● **What to produce**
Find how many lines in this data contain the string "Rendered". Respond with only that number.

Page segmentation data
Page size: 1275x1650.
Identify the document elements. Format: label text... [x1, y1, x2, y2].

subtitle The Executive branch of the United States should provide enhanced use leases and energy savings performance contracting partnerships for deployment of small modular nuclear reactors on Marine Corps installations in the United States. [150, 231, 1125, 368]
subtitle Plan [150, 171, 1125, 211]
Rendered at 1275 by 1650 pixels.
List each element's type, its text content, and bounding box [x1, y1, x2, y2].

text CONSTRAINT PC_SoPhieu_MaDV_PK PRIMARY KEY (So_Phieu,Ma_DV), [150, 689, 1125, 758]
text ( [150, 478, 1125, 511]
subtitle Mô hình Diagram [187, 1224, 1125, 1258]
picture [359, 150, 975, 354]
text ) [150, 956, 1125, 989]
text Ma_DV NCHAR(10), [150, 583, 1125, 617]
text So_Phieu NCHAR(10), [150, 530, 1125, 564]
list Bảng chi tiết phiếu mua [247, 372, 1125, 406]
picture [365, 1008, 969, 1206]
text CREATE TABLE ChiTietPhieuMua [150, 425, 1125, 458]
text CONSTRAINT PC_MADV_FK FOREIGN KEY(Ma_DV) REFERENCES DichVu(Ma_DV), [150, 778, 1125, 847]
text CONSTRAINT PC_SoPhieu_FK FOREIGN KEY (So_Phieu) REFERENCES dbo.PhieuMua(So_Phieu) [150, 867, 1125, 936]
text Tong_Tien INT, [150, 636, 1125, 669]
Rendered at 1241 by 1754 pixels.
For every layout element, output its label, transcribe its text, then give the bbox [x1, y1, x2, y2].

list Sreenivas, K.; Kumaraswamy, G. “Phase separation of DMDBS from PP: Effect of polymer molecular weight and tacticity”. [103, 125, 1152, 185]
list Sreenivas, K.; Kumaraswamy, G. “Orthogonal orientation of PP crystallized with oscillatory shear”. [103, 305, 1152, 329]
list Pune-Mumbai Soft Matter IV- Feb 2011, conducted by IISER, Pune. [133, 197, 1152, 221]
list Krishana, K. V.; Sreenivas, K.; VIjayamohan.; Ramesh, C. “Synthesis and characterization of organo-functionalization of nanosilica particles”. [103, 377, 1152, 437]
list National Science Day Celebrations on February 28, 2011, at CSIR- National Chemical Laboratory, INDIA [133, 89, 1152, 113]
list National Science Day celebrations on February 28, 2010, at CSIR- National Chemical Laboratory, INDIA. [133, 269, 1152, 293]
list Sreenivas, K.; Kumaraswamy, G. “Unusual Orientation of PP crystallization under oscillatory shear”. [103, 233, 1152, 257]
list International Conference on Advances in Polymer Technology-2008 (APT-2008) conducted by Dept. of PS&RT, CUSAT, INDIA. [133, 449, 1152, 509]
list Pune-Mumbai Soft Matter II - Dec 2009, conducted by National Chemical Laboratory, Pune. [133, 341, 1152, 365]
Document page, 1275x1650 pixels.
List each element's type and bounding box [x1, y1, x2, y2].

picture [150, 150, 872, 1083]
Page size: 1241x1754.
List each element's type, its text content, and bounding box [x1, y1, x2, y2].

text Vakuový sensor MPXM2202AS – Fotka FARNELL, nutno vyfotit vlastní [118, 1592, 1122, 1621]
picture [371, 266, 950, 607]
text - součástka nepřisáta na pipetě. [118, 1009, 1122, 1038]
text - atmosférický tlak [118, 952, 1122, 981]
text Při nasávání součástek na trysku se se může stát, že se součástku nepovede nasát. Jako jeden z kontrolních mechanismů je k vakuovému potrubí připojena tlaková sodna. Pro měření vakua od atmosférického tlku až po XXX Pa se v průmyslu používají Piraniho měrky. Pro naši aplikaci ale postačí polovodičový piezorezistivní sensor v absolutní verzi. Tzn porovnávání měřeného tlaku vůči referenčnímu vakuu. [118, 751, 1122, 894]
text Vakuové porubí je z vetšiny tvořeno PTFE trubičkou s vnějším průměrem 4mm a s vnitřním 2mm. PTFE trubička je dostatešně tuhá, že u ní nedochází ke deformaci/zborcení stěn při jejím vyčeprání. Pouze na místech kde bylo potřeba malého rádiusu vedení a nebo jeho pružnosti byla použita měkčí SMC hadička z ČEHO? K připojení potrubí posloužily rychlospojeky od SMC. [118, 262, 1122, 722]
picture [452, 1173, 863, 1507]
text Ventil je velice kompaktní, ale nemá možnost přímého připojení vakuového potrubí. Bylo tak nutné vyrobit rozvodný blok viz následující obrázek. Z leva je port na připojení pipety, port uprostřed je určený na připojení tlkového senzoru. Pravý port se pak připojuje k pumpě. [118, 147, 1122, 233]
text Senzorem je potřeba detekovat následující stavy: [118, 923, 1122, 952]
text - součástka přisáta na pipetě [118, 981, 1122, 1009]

● **Answer section**
2